**WHAT TO WORK ON:**
Among the entries, how many lines carry the string "decorative"? Give the number and nothing else.

**RECORDS SHOWN:**
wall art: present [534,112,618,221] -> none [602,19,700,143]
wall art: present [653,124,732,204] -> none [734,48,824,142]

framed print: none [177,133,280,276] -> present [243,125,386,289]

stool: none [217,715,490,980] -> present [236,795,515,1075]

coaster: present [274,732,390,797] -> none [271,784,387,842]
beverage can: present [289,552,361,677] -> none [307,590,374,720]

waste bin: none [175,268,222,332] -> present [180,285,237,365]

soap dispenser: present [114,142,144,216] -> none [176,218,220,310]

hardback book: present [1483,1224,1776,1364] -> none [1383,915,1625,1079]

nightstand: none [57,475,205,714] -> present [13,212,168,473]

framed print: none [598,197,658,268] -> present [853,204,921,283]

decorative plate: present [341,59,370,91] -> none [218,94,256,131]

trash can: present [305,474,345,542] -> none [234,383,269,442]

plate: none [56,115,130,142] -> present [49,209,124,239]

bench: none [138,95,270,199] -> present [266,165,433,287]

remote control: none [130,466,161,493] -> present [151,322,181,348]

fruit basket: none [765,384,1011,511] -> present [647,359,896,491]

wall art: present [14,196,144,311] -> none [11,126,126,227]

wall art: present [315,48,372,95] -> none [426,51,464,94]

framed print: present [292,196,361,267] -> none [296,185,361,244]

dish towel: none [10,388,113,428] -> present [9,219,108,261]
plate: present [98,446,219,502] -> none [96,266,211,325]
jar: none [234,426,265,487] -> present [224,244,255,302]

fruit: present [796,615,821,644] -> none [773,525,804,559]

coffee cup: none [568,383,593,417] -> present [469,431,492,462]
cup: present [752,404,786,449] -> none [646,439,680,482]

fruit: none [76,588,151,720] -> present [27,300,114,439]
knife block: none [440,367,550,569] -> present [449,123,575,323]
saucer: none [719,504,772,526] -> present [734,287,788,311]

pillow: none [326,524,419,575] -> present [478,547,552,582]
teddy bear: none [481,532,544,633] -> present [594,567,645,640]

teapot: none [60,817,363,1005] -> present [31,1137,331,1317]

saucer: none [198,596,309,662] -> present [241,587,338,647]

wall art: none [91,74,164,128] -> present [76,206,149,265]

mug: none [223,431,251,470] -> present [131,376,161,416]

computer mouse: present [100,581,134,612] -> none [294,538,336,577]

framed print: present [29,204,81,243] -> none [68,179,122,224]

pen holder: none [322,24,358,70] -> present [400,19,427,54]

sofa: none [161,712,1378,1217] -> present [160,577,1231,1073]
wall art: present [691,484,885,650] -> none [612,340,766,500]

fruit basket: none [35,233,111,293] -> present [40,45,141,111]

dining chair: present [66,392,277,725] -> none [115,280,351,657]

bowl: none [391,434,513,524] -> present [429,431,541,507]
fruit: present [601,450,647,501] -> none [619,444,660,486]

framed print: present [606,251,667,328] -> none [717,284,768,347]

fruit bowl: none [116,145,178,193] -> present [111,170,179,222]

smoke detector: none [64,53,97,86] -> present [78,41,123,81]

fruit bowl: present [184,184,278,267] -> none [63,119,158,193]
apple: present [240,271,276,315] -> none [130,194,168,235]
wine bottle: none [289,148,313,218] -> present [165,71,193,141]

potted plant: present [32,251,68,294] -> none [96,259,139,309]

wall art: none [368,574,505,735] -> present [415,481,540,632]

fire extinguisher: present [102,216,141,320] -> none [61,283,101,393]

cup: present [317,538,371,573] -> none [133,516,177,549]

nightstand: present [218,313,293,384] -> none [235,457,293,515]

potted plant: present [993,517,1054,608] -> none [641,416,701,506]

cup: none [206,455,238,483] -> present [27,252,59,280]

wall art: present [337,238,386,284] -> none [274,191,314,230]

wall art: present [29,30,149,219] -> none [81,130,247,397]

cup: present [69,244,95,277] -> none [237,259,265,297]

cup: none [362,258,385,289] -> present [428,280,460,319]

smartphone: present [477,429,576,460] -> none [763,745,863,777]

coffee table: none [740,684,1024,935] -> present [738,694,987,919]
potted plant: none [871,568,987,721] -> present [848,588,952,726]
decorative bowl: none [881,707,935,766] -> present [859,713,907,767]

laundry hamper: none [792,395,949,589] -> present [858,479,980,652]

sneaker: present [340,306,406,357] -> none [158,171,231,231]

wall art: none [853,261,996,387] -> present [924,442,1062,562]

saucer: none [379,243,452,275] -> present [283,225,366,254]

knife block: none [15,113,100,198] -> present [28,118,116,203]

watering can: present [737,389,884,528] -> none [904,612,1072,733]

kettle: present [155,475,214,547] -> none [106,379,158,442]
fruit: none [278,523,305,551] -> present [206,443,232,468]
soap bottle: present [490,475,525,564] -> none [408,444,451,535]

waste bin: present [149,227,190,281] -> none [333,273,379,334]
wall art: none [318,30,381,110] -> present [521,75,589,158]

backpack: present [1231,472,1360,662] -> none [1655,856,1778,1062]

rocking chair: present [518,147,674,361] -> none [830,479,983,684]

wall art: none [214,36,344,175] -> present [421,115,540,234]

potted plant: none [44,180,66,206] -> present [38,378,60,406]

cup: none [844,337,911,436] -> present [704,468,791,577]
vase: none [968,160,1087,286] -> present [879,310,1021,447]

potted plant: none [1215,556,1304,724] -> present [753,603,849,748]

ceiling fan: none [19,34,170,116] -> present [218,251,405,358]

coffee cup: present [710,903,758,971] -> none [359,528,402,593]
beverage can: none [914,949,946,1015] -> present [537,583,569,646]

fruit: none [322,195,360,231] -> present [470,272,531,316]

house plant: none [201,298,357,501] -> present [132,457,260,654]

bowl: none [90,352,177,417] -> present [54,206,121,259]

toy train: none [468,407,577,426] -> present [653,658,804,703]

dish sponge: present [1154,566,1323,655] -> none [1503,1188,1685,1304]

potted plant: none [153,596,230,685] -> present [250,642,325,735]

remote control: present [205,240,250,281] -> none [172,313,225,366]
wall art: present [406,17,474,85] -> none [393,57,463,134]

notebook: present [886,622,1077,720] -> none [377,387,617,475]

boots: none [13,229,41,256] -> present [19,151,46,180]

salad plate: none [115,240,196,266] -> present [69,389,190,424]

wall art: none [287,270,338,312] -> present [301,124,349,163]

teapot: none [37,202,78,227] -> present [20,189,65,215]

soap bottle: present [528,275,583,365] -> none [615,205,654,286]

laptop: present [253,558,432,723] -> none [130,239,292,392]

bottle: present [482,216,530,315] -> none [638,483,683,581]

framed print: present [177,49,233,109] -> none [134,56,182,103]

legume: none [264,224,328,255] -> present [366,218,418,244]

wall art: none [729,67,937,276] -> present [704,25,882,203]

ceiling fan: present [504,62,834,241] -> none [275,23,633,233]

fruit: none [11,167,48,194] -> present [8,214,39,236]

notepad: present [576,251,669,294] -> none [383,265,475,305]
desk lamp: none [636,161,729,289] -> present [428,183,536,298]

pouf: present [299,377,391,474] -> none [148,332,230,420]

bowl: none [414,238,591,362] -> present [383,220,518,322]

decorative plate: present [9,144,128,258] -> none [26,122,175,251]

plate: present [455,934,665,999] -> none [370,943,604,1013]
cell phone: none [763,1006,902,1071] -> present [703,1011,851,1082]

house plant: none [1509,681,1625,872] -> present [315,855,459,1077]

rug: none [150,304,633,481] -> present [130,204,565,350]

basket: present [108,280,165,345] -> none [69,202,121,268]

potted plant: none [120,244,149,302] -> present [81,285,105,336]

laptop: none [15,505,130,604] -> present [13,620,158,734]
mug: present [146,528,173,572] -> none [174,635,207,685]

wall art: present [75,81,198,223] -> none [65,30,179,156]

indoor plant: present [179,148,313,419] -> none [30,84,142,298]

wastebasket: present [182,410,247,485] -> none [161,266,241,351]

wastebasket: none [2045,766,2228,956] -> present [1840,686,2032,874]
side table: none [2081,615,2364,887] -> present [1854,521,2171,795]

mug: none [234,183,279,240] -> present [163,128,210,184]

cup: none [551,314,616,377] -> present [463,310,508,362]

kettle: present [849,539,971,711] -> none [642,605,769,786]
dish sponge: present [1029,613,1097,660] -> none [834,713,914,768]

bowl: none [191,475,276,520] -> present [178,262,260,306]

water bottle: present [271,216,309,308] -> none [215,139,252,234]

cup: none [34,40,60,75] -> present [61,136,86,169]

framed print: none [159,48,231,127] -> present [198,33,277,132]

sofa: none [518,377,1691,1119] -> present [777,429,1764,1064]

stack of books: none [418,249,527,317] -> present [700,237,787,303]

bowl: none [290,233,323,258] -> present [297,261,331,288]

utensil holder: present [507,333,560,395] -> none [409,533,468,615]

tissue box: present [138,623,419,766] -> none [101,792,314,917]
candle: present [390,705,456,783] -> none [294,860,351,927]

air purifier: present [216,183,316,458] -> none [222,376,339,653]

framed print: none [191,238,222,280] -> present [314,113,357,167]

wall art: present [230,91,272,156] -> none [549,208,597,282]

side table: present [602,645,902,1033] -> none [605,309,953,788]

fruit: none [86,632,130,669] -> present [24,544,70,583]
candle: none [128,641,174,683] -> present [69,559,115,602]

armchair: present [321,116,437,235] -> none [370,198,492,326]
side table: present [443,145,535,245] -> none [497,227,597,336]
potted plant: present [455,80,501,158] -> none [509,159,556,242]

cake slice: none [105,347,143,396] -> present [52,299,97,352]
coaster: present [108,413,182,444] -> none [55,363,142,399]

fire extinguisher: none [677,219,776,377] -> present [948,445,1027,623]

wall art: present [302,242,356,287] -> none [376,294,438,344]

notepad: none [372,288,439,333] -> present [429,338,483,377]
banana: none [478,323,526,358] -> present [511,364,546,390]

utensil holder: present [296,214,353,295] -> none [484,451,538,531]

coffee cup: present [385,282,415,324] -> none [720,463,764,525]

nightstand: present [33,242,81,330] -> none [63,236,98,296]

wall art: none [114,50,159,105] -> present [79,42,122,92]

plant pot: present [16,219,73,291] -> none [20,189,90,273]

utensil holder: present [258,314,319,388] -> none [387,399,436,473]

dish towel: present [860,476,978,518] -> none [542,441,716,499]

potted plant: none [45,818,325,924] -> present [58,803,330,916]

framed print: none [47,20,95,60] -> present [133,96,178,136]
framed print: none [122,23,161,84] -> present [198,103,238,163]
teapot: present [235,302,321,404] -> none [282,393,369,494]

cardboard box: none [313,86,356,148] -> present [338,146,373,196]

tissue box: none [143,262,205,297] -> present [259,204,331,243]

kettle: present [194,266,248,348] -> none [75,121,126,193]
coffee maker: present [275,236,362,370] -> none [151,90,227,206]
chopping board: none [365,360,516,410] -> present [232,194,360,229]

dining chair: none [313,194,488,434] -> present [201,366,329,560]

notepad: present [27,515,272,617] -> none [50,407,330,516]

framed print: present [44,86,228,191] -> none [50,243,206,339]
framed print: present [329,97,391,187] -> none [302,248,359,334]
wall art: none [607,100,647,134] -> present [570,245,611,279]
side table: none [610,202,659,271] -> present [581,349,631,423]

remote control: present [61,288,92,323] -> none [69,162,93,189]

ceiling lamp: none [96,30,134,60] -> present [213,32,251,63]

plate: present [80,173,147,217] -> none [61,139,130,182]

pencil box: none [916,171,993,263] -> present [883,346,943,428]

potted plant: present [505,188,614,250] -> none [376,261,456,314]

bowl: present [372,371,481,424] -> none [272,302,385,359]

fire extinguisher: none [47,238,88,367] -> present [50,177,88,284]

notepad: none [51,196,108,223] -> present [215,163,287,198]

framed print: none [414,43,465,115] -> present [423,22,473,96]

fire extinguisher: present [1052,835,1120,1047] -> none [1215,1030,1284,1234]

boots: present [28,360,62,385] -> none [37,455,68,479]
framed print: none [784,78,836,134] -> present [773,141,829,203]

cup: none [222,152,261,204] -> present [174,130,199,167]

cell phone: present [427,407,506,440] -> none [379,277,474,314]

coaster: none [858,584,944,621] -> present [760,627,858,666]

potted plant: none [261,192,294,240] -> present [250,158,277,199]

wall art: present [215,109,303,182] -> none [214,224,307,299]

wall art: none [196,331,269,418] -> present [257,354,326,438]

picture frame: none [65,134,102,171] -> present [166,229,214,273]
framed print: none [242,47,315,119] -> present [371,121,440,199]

**REPLY:**
3